- Theatrical release poster
- Directed by: Mac Alejandre
- Written by: Ricky Lee
- Produced by: Valerie S. Del Rosario; Vincent Del Rosario III;
- Starring: Angeli Khang; Mark Anthony Fernandez; Kiko Estrada;
- Cinematography: Daniel Uy
- Edited by: Benjo Ferrer; Celina Marie Donato;
- Music by: Von De Guzman
- Production company: Viva Films
- Distributed by: Vivamax
- Release date: January 27, 2023;
- Running time: 109 minutes
- Country: Philippines
- Language: Filipino

= Bela Luna =

2023 Filipino film by Mac Alejandre

Bela Luna is a 2023 Philippine romantic drama film written by Ricky Lee and directed by Mac Alejandre.

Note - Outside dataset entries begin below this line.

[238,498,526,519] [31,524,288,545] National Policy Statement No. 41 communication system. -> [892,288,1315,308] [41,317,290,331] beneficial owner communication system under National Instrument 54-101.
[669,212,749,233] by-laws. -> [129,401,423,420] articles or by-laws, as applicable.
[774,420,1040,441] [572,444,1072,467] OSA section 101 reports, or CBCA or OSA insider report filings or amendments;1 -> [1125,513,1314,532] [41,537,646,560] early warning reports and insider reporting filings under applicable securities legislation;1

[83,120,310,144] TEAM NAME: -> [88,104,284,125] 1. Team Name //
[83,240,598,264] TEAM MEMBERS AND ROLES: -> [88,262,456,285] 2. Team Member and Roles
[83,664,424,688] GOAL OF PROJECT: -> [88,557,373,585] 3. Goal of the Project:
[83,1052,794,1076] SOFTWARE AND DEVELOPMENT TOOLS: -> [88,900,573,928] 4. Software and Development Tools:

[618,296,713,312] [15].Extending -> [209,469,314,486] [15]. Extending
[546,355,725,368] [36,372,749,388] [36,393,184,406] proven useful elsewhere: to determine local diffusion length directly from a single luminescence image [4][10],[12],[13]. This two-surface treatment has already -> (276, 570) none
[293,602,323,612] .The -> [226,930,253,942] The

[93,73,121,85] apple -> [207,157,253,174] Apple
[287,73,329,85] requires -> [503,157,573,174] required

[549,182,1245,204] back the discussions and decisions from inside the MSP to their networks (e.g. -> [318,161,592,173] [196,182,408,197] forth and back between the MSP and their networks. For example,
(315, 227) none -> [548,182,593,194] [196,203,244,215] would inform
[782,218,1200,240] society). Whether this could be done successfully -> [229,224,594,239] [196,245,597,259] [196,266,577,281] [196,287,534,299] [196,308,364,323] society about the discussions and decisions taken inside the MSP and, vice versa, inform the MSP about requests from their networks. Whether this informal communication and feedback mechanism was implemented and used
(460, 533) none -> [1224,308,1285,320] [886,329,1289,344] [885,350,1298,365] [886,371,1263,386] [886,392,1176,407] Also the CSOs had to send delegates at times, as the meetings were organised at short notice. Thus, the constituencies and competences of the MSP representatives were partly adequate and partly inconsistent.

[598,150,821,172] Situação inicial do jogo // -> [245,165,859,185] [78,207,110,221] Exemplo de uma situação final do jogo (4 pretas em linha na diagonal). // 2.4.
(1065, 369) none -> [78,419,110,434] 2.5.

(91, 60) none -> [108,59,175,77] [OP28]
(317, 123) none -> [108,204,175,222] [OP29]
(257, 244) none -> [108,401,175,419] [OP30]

It is produced and distributed by Viva Films and stars Angeli Khang, Mark Anthony Fernandez, and Kiko Estrada. The film premiered on January 27, 2023, on Vivamax.

== Cast ==
- Angeli Khang as Bela/Luna
- Mark Anthony Fernandez as Diego
- Kiko Estrada as Arnold
- Julio Diaz as Abe
- Francis Mata as Mr. Dizon
- Nicco Manalo as Gardy

== Production ==
The film was announced by Viva Films. Angeli Khang, Mark Anthony Fernandez, Kiko Estrada, Millen Gal, Julio Diaz and Nicco Manalo was cast to appear in the film. The principal photography of the film commenced in 2022. The teaser and trailer for the film were released on January 4 and January 11, 2023, respectively.